Je m'appelle Martine Verrier, j'ai cinquante-trois ans et depuis dix-sept ans je travaille comme sage-femme au service maternité de l'hôpital de la Croix-Rousse, à Lyon. J'ai tout vu ou presque dans ma carrière — un accouchement dans un couloir, un père évanoui à la vue du sang, une belle-mère qui avait apporté la poussette avant même que le bébé ne soit né. Mais ce jeudi de novembre, je m'en souviendrai autrement que du reste.

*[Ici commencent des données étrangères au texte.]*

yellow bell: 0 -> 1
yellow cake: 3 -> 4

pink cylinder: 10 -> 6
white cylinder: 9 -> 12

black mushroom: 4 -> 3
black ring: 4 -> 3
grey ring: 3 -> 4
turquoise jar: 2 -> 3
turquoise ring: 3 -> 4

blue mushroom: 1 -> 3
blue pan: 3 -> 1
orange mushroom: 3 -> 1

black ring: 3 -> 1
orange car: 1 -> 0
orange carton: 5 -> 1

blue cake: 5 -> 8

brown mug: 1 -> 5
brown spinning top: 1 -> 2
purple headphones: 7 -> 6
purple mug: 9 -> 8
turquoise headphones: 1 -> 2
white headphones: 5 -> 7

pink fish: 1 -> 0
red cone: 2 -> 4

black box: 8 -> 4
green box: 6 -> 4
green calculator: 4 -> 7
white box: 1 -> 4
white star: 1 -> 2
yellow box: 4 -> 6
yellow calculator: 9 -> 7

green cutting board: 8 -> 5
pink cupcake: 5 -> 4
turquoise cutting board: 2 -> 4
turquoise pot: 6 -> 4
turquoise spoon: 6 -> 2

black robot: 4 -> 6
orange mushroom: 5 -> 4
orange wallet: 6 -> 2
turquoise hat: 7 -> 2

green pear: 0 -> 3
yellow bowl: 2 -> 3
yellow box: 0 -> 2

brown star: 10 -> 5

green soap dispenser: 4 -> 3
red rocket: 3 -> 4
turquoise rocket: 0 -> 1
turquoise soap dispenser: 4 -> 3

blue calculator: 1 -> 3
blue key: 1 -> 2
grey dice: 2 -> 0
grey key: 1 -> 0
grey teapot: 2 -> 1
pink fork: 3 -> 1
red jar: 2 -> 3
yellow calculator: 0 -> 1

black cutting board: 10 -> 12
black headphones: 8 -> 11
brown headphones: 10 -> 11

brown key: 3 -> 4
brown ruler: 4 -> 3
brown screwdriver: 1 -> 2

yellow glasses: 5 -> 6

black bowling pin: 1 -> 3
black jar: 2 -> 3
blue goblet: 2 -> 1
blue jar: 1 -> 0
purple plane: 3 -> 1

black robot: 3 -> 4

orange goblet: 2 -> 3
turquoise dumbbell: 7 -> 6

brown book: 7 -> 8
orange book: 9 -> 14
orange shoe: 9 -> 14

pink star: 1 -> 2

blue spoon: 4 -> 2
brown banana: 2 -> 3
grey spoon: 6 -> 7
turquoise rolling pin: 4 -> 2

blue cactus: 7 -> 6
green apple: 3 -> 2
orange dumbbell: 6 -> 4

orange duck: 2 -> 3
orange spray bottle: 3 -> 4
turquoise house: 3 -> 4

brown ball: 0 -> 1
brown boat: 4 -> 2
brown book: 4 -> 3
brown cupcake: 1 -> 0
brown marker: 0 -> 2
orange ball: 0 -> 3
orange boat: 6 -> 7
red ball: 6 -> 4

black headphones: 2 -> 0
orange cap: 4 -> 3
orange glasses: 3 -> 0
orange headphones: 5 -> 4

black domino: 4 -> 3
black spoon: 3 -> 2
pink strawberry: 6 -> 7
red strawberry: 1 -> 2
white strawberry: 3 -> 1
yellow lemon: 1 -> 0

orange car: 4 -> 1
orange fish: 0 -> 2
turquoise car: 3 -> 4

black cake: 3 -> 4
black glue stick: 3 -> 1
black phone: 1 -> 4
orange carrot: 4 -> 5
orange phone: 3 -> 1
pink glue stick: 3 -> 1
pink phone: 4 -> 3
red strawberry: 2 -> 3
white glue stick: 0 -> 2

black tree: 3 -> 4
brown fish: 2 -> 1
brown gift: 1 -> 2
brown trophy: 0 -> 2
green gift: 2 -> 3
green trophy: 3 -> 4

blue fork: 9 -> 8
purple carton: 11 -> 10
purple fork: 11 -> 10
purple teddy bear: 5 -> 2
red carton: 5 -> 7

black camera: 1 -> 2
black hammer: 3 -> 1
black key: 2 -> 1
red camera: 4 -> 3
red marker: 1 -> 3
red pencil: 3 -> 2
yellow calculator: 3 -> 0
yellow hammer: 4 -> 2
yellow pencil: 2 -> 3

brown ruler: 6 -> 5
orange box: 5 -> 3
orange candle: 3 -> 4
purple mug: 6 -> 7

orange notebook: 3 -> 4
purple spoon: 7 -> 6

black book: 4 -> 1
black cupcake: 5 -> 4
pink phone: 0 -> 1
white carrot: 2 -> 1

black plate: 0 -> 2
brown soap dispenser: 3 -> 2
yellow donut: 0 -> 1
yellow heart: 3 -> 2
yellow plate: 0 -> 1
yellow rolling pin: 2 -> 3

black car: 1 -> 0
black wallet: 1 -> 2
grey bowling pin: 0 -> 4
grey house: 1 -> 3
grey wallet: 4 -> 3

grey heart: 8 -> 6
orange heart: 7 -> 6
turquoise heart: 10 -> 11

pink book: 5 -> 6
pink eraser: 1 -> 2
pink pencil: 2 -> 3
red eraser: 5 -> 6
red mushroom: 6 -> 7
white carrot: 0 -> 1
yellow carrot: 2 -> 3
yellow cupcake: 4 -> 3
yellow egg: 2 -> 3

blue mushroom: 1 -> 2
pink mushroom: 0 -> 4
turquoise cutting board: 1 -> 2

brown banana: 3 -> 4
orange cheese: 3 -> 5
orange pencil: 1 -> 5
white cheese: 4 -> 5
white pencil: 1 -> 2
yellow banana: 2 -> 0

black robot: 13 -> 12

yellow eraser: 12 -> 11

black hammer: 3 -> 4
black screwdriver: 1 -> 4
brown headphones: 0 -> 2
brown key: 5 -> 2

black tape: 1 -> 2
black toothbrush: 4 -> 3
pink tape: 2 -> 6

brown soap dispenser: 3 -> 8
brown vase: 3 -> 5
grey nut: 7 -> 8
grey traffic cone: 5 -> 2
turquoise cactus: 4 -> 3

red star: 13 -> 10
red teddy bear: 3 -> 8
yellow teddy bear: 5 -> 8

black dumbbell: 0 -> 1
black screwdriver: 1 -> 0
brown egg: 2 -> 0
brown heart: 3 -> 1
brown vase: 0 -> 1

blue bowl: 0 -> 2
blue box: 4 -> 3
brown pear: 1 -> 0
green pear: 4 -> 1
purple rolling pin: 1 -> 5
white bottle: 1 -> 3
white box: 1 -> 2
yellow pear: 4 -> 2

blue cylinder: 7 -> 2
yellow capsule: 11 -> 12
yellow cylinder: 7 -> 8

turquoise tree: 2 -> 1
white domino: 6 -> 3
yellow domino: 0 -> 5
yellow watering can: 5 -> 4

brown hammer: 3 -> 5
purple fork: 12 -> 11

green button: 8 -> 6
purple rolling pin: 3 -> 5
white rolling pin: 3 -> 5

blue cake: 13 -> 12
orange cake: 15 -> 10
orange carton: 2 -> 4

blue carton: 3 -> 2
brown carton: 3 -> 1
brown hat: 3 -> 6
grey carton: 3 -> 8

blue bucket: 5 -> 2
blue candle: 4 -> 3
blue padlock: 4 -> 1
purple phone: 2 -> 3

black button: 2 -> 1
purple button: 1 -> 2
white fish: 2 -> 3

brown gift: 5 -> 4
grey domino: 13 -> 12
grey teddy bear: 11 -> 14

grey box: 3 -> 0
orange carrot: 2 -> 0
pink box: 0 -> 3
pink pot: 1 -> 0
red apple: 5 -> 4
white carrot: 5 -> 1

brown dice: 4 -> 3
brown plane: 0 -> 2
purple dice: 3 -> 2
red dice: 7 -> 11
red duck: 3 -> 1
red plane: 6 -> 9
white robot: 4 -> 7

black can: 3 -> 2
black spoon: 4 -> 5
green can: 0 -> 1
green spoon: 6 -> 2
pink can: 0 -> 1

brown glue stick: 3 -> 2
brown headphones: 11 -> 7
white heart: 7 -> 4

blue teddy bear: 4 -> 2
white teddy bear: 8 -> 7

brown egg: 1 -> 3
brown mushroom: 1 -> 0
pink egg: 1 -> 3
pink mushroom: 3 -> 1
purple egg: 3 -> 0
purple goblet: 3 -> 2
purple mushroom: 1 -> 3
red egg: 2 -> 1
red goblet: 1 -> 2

Je terminais ma garde à dix-sept heures, je marchais vers l'arrêt de tram place des Terreaux, quand j'ai aperçu ma voisine de palier — Camille Dubreuil, trente-deux ans, professeure de chimie au lycée du Parc. Elle se tenait devant l'immeuble avec un sac Carrefour, dans la même robe bordeaux qu'elle portait l'an dernier pour son anniversaire de mariage. Un bouquet de persil dépassait du sac. Je lui ai demandé si tout allait bien. Elle m'a répondu qu'elle préparait un canard à l'orange, que c'était leurs cinq ans de mariage avec Julien, qu'elle voulait que la soirée soit réussie. Elle a souri, mais ce sourire n'atteignait pas ses yeux — j'ai vu ce genre de sourire des centaines de fois en salle, quand une patiente dit "tout va bien" en s'agrippant à la rampe au point d'en blanchir les jointures.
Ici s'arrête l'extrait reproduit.